Stored data entries:
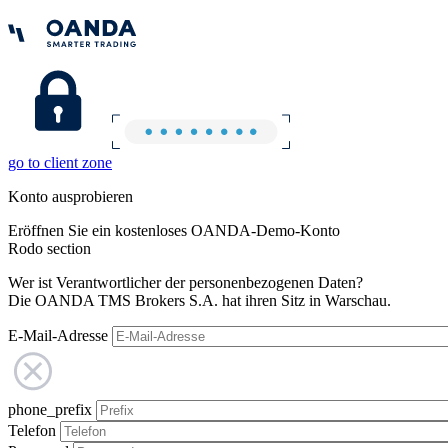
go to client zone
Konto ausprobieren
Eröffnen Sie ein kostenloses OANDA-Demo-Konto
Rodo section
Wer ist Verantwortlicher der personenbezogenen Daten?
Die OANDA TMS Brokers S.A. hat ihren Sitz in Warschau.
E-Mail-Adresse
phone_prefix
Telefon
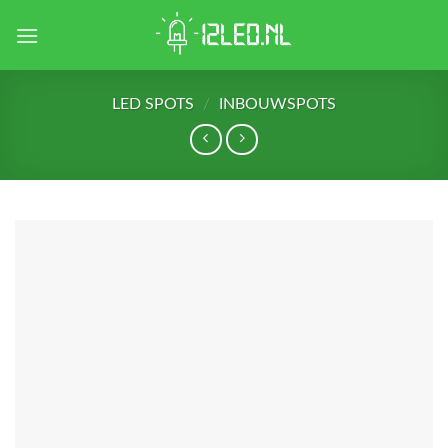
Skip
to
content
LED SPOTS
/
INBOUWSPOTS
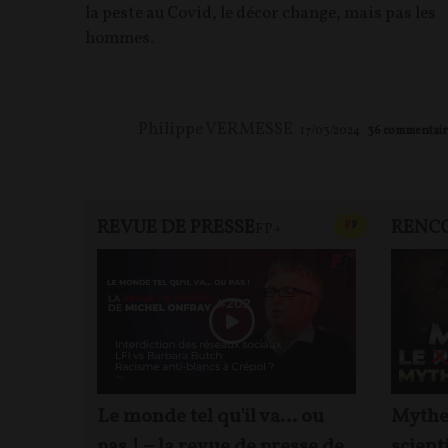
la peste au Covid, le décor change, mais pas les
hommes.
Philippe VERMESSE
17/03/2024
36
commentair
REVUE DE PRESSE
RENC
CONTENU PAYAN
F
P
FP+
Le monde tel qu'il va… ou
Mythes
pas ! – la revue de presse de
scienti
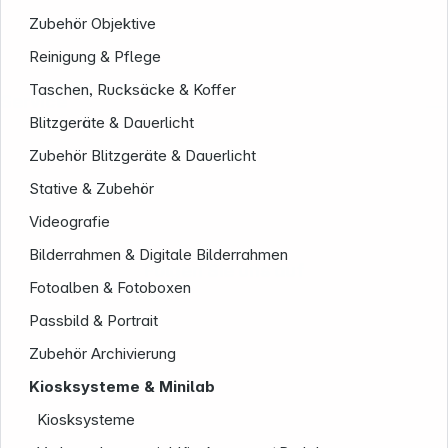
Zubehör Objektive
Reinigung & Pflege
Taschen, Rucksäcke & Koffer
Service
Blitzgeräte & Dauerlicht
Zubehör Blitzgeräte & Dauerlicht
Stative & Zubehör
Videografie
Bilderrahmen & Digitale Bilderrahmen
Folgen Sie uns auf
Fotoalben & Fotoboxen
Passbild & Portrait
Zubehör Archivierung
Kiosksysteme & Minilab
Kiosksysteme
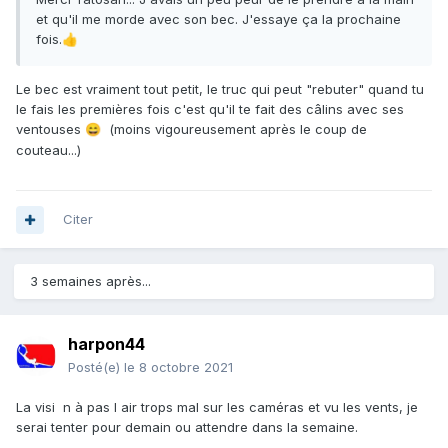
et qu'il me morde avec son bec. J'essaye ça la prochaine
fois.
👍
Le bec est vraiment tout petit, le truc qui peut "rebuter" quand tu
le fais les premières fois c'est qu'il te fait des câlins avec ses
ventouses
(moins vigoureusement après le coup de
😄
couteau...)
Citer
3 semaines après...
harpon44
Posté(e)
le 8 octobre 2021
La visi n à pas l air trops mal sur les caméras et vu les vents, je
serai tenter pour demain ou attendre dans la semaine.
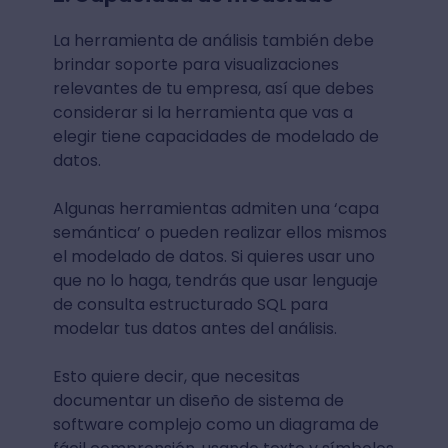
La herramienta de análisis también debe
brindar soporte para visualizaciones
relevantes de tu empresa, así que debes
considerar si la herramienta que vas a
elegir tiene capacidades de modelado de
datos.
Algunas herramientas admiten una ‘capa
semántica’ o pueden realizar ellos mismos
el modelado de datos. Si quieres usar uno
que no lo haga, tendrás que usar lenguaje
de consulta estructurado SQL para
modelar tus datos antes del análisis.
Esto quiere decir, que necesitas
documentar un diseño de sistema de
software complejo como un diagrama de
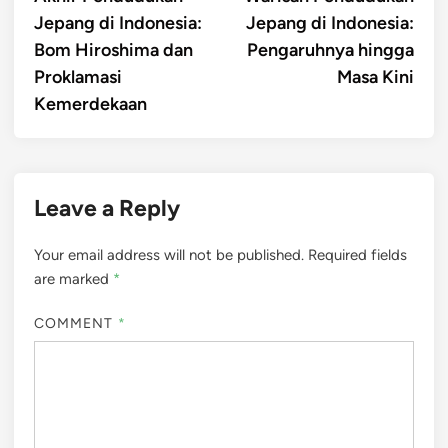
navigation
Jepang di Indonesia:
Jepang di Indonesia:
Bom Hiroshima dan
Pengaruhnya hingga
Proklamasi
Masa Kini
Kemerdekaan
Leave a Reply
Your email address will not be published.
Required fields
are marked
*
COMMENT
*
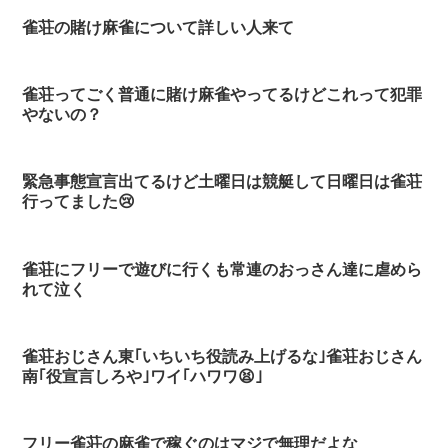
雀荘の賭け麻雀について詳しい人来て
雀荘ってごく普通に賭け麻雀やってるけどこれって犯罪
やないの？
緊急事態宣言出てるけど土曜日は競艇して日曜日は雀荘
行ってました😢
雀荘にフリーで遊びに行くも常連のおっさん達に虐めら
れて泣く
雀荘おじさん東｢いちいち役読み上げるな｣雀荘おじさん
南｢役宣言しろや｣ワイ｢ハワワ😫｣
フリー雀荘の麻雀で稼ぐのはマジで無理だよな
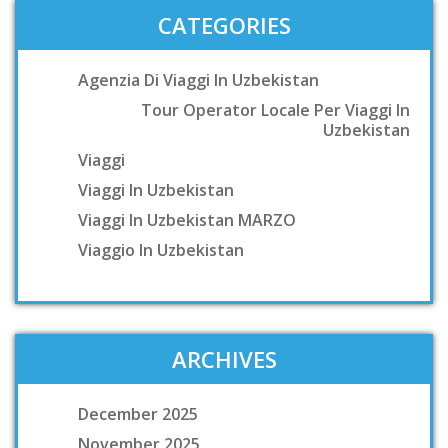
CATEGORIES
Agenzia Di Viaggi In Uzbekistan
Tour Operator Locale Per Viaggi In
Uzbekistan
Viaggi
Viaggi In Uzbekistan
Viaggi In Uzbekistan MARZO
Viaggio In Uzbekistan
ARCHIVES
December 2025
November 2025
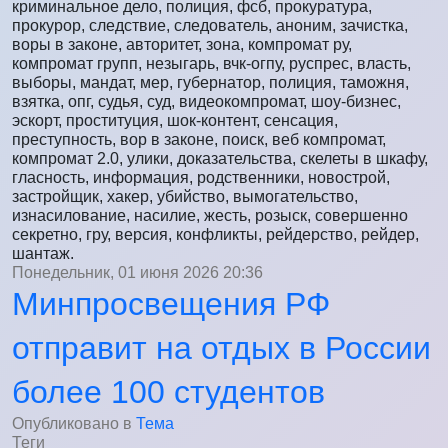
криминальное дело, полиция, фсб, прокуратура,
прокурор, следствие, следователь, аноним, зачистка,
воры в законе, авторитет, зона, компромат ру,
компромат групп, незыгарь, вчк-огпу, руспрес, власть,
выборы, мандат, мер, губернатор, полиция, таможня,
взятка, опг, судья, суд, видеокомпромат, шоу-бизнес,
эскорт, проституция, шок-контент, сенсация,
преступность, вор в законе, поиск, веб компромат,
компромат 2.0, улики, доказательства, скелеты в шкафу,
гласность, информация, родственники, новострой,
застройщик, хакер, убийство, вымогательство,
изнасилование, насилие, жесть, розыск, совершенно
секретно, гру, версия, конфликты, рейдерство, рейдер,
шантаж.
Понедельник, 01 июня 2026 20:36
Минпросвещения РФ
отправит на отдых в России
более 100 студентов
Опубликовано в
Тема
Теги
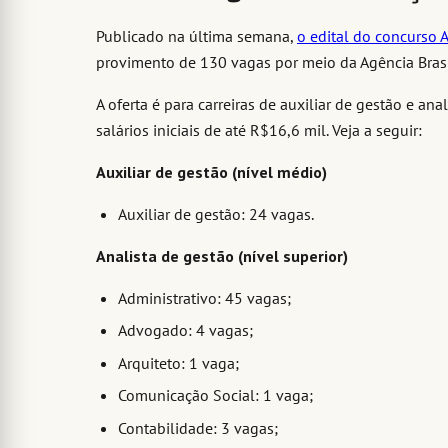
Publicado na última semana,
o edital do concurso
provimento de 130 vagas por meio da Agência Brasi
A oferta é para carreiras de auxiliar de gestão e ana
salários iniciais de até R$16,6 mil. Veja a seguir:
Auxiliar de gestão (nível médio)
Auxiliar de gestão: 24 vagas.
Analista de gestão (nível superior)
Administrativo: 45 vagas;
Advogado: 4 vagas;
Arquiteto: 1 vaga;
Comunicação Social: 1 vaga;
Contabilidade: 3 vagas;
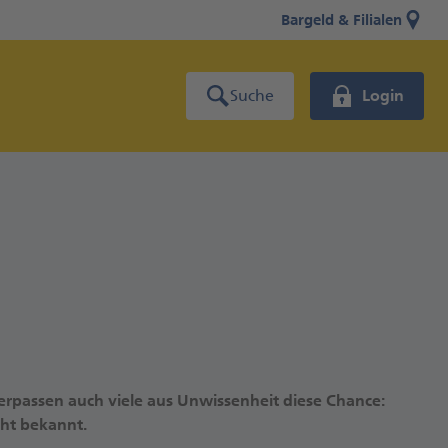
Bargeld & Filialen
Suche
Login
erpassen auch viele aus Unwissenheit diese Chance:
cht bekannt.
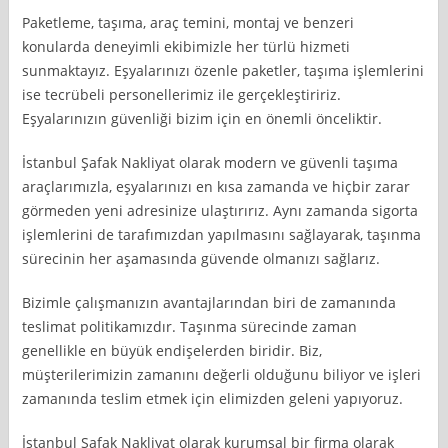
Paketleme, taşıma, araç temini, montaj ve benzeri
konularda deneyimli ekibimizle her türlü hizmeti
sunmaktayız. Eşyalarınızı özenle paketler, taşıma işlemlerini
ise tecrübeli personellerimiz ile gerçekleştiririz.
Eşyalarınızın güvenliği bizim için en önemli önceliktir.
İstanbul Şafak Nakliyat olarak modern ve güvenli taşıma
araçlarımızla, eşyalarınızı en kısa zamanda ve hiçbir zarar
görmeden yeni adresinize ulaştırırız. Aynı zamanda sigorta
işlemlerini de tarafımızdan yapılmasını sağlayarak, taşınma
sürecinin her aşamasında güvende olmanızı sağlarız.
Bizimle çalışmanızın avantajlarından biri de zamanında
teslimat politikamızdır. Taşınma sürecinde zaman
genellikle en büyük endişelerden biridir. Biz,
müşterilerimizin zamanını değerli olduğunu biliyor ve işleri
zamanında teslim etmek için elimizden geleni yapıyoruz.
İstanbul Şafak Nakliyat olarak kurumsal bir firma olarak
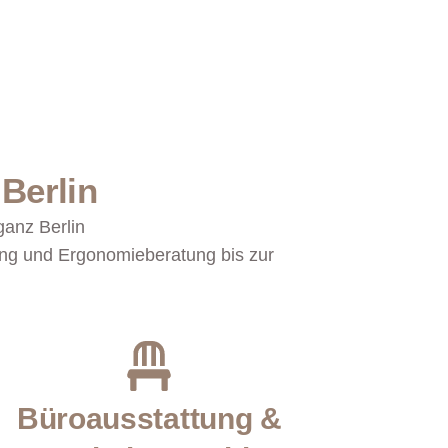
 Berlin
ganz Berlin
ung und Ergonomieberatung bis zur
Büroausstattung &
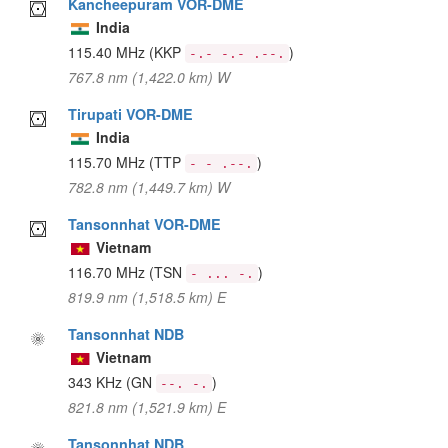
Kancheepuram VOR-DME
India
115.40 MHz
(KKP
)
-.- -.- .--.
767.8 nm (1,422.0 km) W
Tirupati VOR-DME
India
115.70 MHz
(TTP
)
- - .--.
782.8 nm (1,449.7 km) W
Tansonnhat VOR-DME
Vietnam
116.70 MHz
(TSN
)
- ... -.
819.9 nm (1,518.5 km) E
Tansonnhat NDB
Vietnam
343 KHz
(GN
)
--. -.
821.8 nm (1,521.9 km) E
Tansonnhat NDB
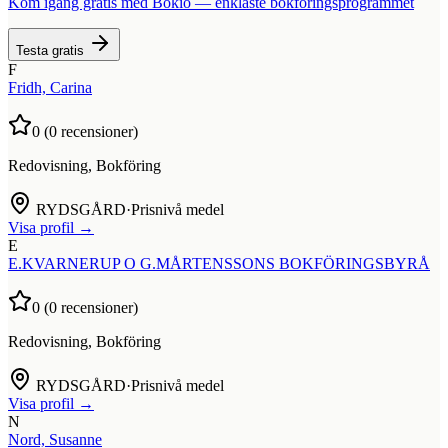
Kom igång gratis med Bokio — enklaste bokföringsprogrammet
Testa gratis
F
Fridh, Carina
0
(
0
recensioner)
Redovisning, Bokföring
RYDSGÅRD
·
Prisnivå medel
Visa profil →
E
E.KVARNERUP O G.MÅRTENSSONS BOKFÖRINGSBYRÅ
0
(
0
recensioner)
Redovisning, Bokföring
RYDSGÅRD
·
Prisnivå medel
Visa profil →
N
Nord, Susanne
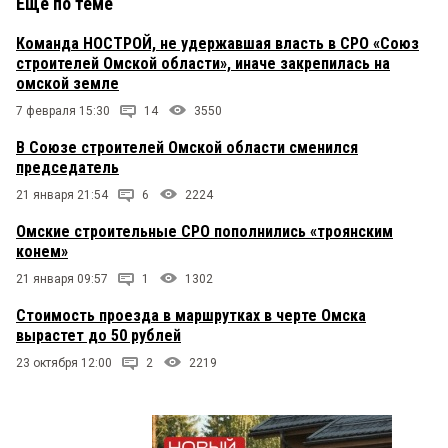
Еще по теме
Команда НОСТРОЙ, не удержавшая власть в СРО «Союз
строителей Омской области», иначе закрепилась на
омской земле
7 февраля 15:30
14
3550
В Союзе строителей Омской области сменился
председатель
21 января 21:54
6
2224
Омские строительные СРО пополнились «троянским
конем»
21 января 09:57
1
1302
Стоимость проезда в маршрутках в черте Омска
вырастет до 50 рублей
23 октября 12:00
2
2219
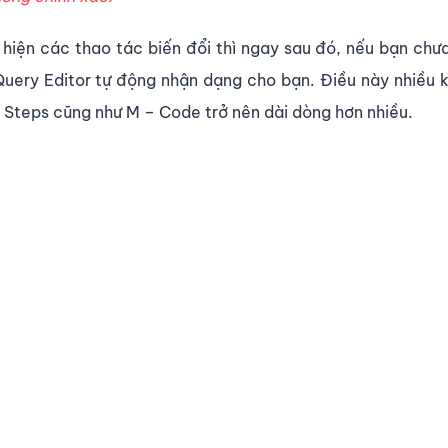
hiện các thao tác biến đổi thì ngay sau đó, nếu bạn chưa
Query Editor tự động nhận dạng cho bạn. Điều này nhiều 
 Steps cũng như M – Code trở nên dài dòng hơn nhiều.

- _JOB_
Although the records contain pictures, your copy should hold only the text, reproduced exactly.

- _SOLUTION FOR THIS PROBLEM_
go to client zone
Konto ausprobieren
Eröffnen Sie ein kostenloses OANDA-Demo-Konto
Rodo section
Wer ist Verantwortlicher der personenbezogenen Daten?
Die OANDA TMS Brokers S.A. hat ihren Sitz in Warschau.
E-Mail-Adresse
phone_prefix
Telefon
Skip
to
content
LED SPOTS
/
INBOUWSPOTS
la peste au Covid, le décor change, mais pas les
hommes.
Philippe VERMESSE
17/03/2024
36
commentair
REVUE DE PRESSE
RENC
CONTENU PAYAN
F
P
FP+
Le monde tel qu'il va… ou
Mythes
pas ! – la revue de presse de
scienti
Zubehör Objektive
Reinigung & Pflege
Taschen, Rucksäcke & Koffer
Service
Blitzgeräte & Dauerlicht
Zubehör Blitzgeräte & Dauerlicht
Stative & Zubehör
Videografie
Bilderrahmen & Digitale Bilderrahmen
Folgen Sie uns auf
Fotoalben & Fotoboxen
Passbild & Portrait
Zubehör Archivierung
Kiosksysteme & Minilab
Kiosksysteme
et qu'il me morde avec son bec. J'essaye ça la prochaine
fois.
👍
Le bec est vraiment tout petit, le truc qui peut "rebuter" quand tu
le fais les premières fois c'est qu'il te fait des câlins avec ses
ventouses
(moins vigoureusement après le coup de
😄
couteau...)
Citer
3 semaines après...
harpon44
Posté(e)
le 8 octobre 2021
La visi n à pas l air trops mal sur les caméras et vu les vents, je
serai tenter pour demain ou attendre dans la semaine.
La herramienta de análisis también debe
brindar soporte para visualizaciones
relevantes de tu empresa, así que debes
considerar si la herramienta que vas a
elegir tiene capacidades de modelado de
datos.
Algunas herramientas admiten una ‘capa
semántica’ o pueden realizar ellos mismos
el modelado de datos. Si quieres usar uno
que no lo haga, tendrás que usar lenguaje
de consulta estructurado SQL para
modelar tus datos antes del análisis.
Esto quiere decir, que necesitas
documentar un diseño de sistema de
software complejo como un diagrama de
navigation
Jepang di Indonesia:
Jepang di Indonesia:
Bom Hiroshima dan
Pengaruhnya hingga
Proklamasi
Masa Kini
Kemerdekaan
Leave a Reply
Your email address will not be published.
Required fields
are marked
*
COMMENT
*
雀荘の賭け麻雀について詳しい人来て
雀荘ってごく普通に賭け麻雀やってるけどこれって犯罪
やないの？
緊急事態宣言出てるけど土曜日は競艇して日曜日は雀荘
行ってました😢
雀荘にフリーで遊びに行くも常連のおっさん達に虐めら
れて泣く
雀荘おじさん東｢いちいち役読み上げるな｣雀荘おじさん
南｢役宣言しろや｣ワイ｢ハワワ😫｣
フリー雀荘の麻雀で稼ぐのはマジで無理だよな
CATEGORIES
Agenzia Di Viaggi In Uzbekistan
Tour Operator Locale Per Viaggi In
Uzbekistan
Viaggi
Viaggi In Uzbekistan
Viaggi In Uzbekistan MARZO
Viaggio In Uzbekistan
ARCHIVES
December 2025
November 2025
криминальное дело, полиция, фсб, прокуратура,
прокурор, следствие, следователь, аноним, зачистка,
воры в законе, авторитет, зона, компромат ру,
компромат групп, незыгарь, вчк-огпу, руспрес, власть,
выборы, мандат, мер, губернатор, полиция, таможня,
взятка, опг, судья, суд, видеокомпромат, шоу-бизнес,
эскорт, проституция, шок-контент, сенсация,
преступность, вор в законе, поиск, веб компромат,
компромат 2.0, улики, доказательства, скелеты в шкафу,
гласность, информация, родственники, новострой,
застройщик, хакер, убийство, вымогательство,
изнасилование, насилие, жесть, розыск, совершенно
секретно, гру, версия, конфликты, рейдерство, рейдер,
шантаж.
Понедельник, 01 июня 2026 20:36
Минпросвещения РФ
отправит на отдых в России
более 100 студентов
Опубликовано в
Тема
Теги
Publicado na última semana,
o edital do concurso
provimento de 130 vagas por meio da Agência Brasi
A oferta é para carreiras de auxiliar de gestão e ana
salários iniciais de até R$16,6 mil. Veja a seguir:
Auxiliar de gestão (nível médio)
Auxiliar de gestão: 24 vagas.
Analista de gestão (nível superior)
Administrativo: 45 vagas;
Advogado: 4 vagas;
Arquiteto: 1 vaga;
Comunicação Social: 1 vaga;
Contabilidade: 3 vagas;
Bargeld & Filialen
Suche
Login
erpassen auch viele aus Unwissenheit diese Chance:
cht bekannt.
Paketleme, taşıma, araç temini, montaj ve benzeri
konularda deneyimli ekibimizle her türlü hizmeti
sunmaktayız. Eşyalarınızı özenle paketler, taşıma işlemlerini
ise tecrübeli personellerimiz ile gerçekleştiririz.
Eşyalarınızın güvenliği bizim için en önemli önceliktir.
İstanbul Şafak Nakliyat olarak modern ve güvenli taşıma
araçlarımızla, eşyalarınızı en kısa zamanda ve hiçbir zarar
görmeden yeni adresinize ulaştırırız. Aynı zamanda sigorta
işlemlerini de tarafımızdan yapılmasını sağlayarak, taşınma
sürecinin her aşamasında güvende olmanızı sağlarız.
Bizimle çalışmanızın avantajlarından biri de zamanında
teslimat politikamızdır. Taşınma sürecinde zaman
genellikle en büyük endişelerden biridir. Biz,
müşterilerimizin zamanını değerli olduğunu biliyor ve işleri
zamanında teslim etmek için elimizden geleni yapıyoruz.
İstanbul Şafak Nakliyat olarak kurumsal bir firma olarak
 Berlin
ganz Berlin
ung und Ergonomieberatung bis zur
Büroausstattung &
Kancheepuram VOR-DME
India
115.40 MHz
(KKP
)
-.- -.- .--.
767.8 nm (1,422.0 km) W
Tirupati VOR-DME
India
115.70 MHz
(TTP
)
- - .--.
782.8 nm (1,449.7 km) W
Tansonnhat VOR-DME
Vietnam
116.70 MHz
(TSN
)
- ... -.
819.9 nm (1,518.5 km) E
Tansonnhat NDB
Vietnam
343 KHz
(GN
)
--. -.
821.8 nm (1,521.9 km) E
Tansonnhat NDB
Kom igång gratis med Bokio — enklaste bokföringsprogrammet
Testa gratis
F
Fridh, Carina
0
(
0
recensioner)
Redovisning, Bokföring
RYDSGÅRD
·
Prisnivå medel
Visa profil →
E
E.KVARNERUP O G.MÅRTENSSONS BOKFÖRINGSBYRÅ
0
(
0
recensioner)
Redovisning, Bokföring
RYDSGÅRD
·
Prisnivå medel
Visa profil →
N
Nord, Susanne
Еще по теме
Команда НОСТРОЙ, не удержавшая власть в СРО «Союз
строителей Омской области», иначе закрепилась на
омской земле
7 февраля 15:30
14
3550
В Союзе строителей Омской области сменился
председатель
21 января 21:54
6
2224
Омские строительные СРО пополнились «троянским
конем»
21 января 09:57
1
1302
Стоимость проезда в маршрутках в черте Омска
вырастет до 50 рублей
23 октября 12:00
2
2219
hiện các thao tác biến đổi thì ngay sau đó, nếu bạn chưa
Query Editor tự động nhận dạng cho bạn. Điều này nhiều 
 Steps cũng như M – Code trở nên dài dòng hơn nhiều.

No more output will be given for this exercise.